#### Task prompt:
Reproduce the lines of the source data with "Venta" swapped for "Arriendo" and everything else left unchanged. Leave the pictures out of your answer.
═════ Source data ═════
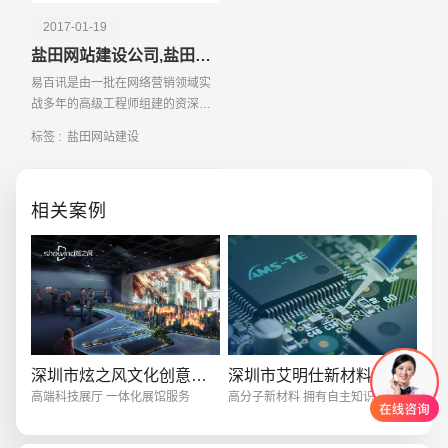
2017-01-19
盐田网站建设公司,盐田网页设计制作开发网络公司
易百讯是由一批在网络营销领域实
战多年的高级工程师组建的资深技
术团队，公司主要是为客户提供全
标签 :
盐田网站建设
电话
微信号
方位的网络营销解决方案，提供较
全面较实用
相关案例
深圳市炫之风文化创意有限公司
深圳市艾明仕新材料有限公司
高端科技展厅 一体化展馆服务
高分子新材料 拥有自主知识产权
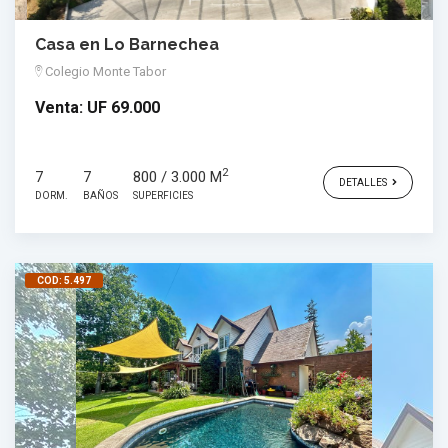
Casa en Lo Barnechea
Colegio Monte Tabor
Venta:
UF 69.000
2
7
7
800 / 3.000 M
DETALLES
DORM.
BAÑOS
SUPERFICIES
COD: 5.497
═════
#### Task response:
2017-01-19
盐田网站建设公司,盐田网页设计制作开发网络公司
易百讯是由一批在网络营销领域实
战多年的高级工程师组建的资深技
术团队，公司主要是为客户提供全
标签 :
盐田网站建设
电话
微信号
方位的网络营销解决方案，提供较
全面较实用
相关案例
深圳市炫之风文化创意有限公司
深圳市艾明仕新材料有限公司
高端科技展厅 一体化展馆服务
高分子新材料 拥有自主知识产权
Casa en Lo Barnechea
Colegio Monte Tabor
Arriendo:
UF 69.000
2
7
7
800 / 3.000 M
DETALLES
DORM.
BAÑOS
SUPERFICIES
COD: 5.497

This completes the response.